Я запинаюсь, вспоминая свой конфуз, когда японец искренне удивился преподнесенному ему теплому сакэ и даже предложил мне денег. Оказалось, что как все нормальные люди японцы пьют охлажденный сакэ. А вот теплый — или когда очень холодно и надо быстро согреться или по бедности — когда денег мало и надо меньшей дозой добиться большего.

А японскую саблю я видал — у старушки, которая меня английскому языку учила. Из трофеев американской армии — она переводчицей была в посольстве в США, там подарили. Боевая такая саблюка, вся в зазубринах, ага. Но в руке не сидит, это есть такое. Неудобная.

— Вот! Потому я лично предпочту нюрнбергский или толедский клинок! Алебарду я себе подобрал — загляденье. Всегда мечтал попробовать себя в такой средневековой зарубе — чтоб глаза в глаза и с хрустом — у кого хребет крепче…
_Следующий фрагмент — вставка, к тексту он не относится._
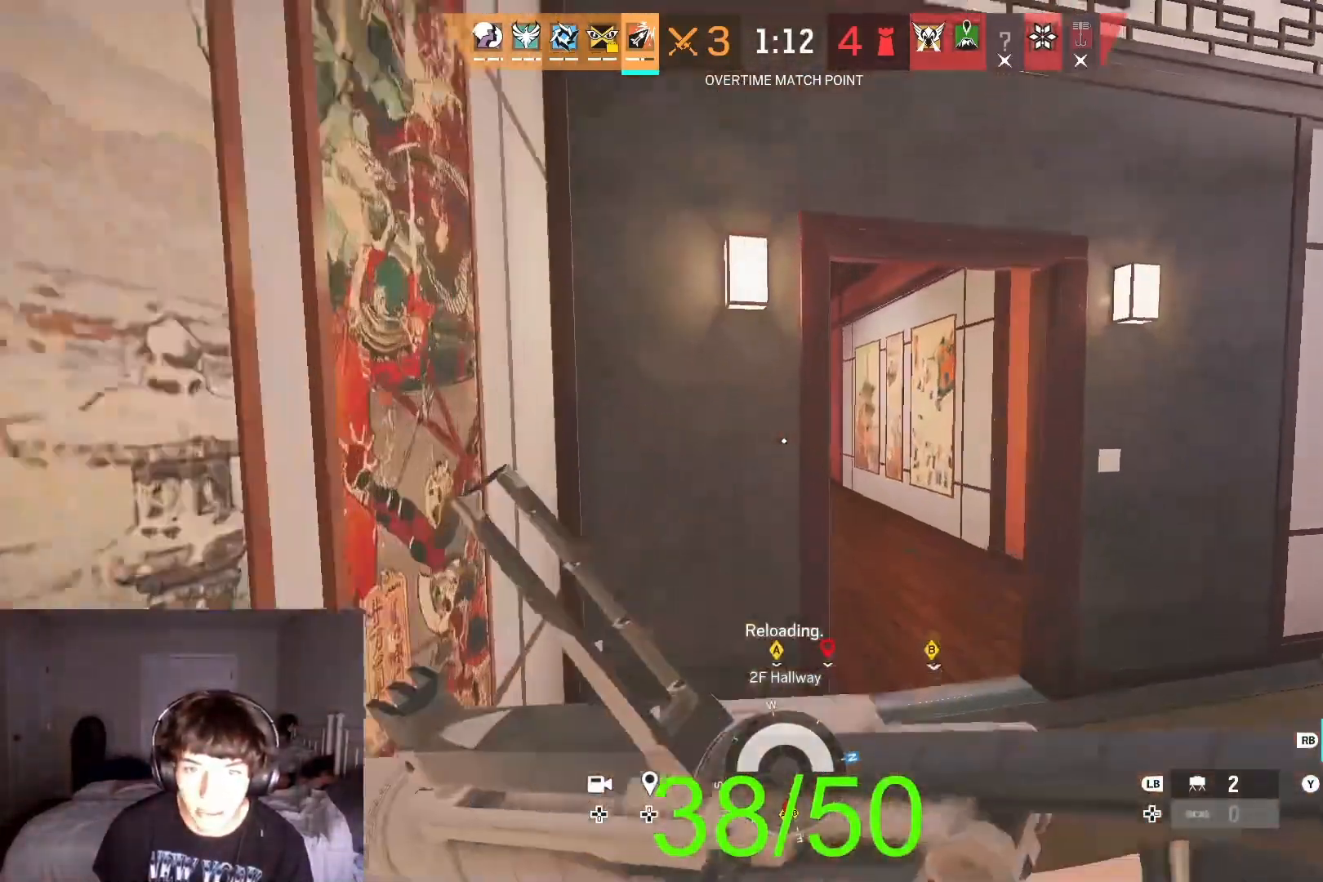
{"buttons": ["L3"], "left_stick": "up", "right_stick": "left", "button_events": []}
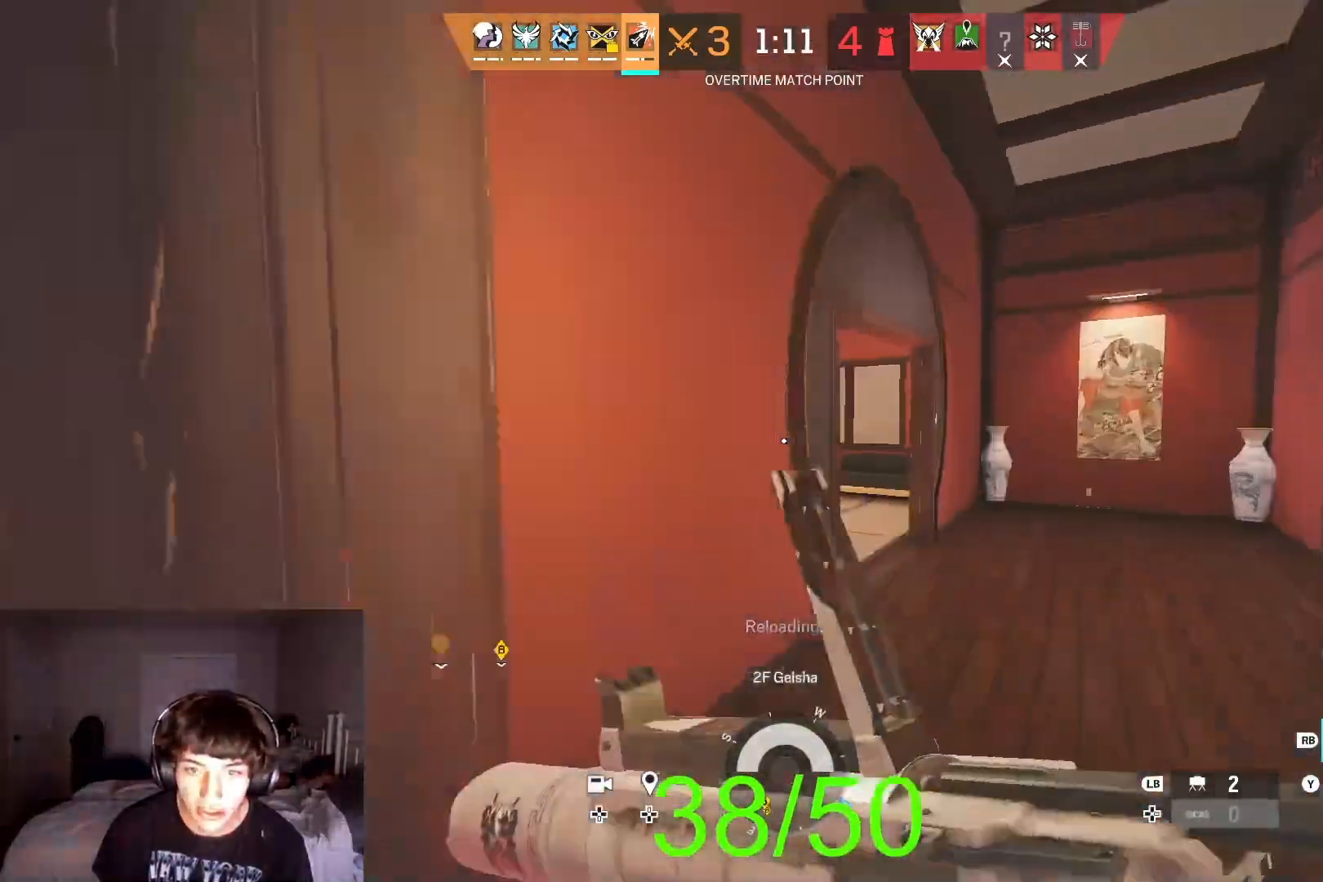
{"buttons": [], "left_stick": "up", "right_stick": "center", "button_events": []}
— И, похоже, ничего в тебе не екнет! — грустно как — то замечает лелеющий маслом и тряпочками новоприобретенный пулемет Серега.

Дункан аж подпрыгивает повторно, словно его оса ужалила.

— А что во мне должно екать? Враг есть враг, его надо уничтожать — и без соплей. Развели антимонии на ровном месте. Сопли — вопли. Ты еще про тварь дрожащую вспомни и пристыди меня.

— Это ты о чем?

— Если человек всерьез считает, что он тварь дрожащая, если не убил себе подобного, то это уже и не человек вовсе.

— А кто?

— Дык тварь! Он же себя сам так посчитал. И всей разницы — дрожащая он тварь, или если убьет кого — так уже недрожащая. Но по-любому — не человек.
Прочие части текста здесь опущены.